Posted June. 05, 2013 02:06,   

한국어

Kim Ji-min, a staff member at Air Korea, an airline ticketing and freight forwarding agency, works from 9 a.m. to 3 p.m. on weekdays. Her office is located at Incheon International Airport. Kim changed her job into a part-time position to work six hours a day, or 30 hours per week from June last year. She is working about 40 hours less per month than before. But she is paid about 90 percent of what she was paid previously. She is also guaranteed the same levels of four major insurances and fringe benefits as those from her full-time post.

“Since I have more leisure time, I go to Japanese language academy and work out,” Kim said, “People around me worried about me, wondering if I became a non-regular worker, but I am assured of the same level of job security as regular workers.”

Air Korea introduced this part-time position system in 2011. The company hired 10 part-timers in the first year, 86 last year, and three this year. Employees who were initially hired as part-timers are shifting into full-time positions en masse as well. Sixty-one employees were regularized in 2012, while 23 changed into regular full-time posts as of late May this year.
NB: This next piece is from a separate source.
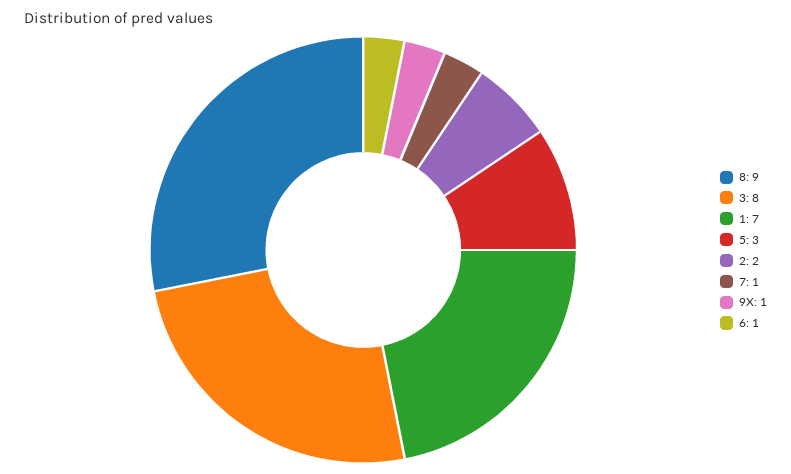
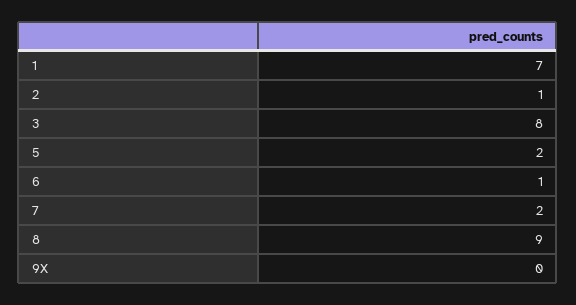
5: 3 -> 2
2: 2 -> 1
7: 1 -> 2
9X: 1 -> 0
An Air Korea source said, “We introduced this system to prevent severing of careers among female staff and to achieve co-existence between work and family, and this has helped increase productivity.”

For the five years, the government plans to create 923,000 part-time posts of this kind. From as early as next year, “part-time civil servants for general duty” will be employed. On Tuesday, government ministries jointly announced a “roadmap to achieving 70 percent of employment” at the government complex in Seoul. An employment rate of 70 percent is one of the most important state agendas of the Park Geun-hye administration.

In order to achieve 70 percent employment rate, Korea should create about 2.38 million jobs over the next five years. The government plans to fill about 40 percent of them with part-time posts. For starters, the central government, metropolitan and provincial governments, public agencies and government-invested companies will first implement this measure in 2014 by hiring Grade 7 officials with experience. It will provide tax incentives and subsidies for social insurance premiums to private sector companies that create quality part-time jobs. To implement the roadmap, the government will newly legislate or amend 34 laws, including enactment of a law designed to protect part-time workers and promote part-time employment.

The implementation of the roadmap for five years will likely cost an estimated 6 trillion won (5.3 billion U.S. dollars) to 8 trillion won (7.1 billion dollars). But chances are high that the cost will increase further because some of related policies have yet to be defined. An Employment and Labor Ministry source said, “The exact size of the budget will be determined in the second half when policy details will be finalized.”